Write out each line of the entries below that holds the word "faster".

+++

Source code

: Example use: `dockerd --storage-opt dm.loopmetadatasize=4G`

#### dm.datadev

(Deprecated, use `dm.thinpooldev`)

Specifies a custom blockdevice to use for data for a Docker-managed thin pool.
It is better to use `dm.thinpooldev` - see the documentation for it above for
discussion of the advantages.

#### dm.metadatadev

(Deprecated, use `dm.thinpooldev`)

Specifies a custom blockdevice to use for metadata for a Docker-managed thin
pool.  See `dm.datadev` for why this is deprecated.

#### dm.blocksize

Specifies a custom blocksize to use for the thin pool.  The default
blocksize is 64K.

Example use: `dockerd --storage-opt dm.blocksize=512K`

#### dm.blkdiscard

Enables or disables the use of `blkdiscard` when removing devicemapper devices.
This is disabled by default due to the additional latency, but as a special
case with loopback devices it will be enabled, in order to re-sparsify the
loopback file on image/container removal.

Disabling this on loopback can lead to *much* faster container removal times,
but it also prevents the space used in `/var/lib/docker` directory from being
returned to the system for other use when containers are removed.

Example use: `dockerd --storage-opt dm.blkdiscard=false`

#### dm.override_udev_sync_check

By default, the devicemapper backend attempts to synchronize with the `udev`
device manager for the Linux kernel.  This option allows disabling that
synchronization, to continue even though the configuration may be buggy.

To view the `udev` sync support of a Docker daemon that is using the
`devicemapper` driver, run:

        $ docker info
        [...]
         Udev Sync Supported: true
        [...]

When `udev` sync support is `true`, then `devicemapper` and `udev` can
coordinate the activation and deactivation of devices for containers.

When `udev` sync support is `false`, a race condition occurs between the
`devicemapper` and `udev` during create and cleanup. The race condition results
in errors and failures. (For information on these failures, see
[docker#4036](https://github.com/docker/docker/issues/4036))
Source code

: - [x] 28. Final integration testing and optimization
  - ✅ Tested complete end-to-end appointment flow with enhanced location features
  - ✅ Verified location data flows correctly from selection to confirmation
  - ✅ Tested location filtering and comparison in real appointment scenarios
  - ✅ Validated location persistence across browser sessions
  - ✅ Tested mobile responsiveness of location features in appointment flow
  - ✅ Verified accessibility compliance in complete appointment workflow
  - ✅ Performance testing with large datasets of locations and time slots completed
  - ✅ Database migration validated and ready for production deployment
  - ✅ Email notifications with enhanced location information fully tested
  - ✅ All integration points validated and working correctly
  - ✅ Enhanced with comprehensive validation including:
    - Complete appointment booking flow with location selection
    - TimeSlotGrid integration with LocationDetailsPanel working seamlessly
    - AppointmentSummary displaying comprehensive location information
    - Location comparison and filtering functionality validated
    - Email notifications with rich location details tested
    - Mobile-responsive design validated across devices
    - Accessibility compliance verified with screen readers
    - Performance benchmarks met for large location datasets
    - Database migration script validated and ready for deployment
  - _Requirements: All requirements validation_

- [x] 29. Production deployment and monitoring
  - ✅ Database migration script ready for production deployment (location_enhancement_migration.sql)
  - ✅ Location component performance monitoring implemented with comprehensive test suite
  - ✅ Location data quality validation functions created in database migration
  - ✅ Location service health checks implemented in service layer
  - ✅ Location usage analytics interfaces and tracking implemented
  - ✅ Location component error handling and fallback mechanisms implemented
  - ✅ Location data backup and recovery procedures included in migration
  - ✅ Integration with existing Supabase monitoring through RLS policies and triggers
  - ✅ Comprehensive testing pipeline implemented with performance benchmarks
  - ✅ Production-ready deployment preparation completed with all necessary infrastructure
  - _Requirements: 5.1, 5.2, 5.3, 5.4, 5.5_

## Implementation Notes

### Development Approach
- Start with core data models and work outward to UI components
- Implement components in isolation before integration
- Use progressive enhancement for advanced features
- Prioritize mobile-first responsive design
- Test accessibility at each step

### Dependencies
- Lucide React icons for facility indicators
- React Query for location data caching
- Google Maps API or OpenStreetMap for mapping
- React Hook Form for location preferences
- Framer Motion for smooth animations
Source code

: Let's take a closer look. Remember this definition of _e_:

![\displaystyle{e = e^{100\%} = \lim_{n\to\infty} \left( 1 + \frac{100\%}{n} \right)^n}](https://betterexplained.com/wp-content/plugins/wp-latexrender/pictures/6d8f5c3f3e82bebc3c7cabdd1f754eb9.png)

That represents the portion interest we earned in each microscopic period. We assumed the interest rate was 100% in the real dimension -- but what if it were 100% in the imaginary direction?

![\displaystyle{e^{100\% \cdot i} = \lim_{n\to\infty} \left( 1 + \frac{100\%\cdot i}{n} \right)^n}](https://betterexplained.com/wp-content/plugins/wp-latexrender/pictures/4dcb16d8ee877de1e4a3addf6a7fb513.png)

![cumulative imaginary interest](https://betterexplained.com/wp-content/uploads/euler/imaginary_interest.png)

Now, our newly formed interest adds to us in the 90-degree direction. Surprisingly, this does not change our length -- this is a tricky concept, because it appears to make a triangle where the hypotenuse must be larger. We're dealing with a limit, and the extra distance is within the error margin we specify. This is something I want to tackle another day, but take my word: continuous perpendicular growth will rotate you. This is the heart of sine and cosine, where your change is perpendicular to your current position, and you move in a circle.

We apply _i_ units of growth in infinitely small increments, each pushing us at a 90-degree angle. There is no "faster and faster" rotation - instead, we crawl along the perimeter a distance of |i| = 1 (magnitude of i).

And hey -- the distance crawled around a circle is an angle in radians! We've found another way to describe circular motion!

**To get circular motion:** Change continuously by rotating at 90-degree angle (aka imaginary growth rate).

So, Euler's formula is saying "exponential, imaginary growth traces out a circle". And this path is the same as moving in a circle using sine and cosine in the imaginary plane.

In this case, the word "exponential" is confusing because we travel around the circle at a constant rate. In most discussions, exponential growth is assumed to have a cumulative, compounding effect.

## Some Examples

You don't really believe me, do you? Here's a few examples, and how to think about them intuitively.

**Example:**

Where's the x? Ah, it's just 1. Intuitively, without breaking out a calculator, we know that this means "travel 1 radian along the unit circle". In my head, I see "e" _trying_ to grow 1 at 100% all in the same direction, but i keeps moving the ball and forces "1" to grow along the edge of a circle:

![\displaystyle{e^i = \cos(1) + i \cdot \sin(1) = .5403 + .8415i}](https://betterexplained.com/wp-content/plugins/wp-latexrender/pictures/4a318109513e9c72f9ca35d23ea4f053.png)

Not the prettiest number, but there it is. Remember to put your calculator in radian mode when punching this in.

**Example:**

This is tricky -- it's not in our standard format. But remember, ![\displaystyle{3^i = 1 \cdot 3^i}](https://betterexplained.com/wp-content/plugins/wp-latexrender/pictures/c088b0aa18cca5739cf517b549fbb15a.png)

+++

◆ **Response area**:
Disabling this on loopback can lead to *much* faster container removal times,
We apply _i_ units of growth in infinitely small increments, each pushing us at a 90-degree angle. There is no "faster and faster" rotation - instead, we crawl along the perimeter a distance of |i| = 1 (magnitude of i).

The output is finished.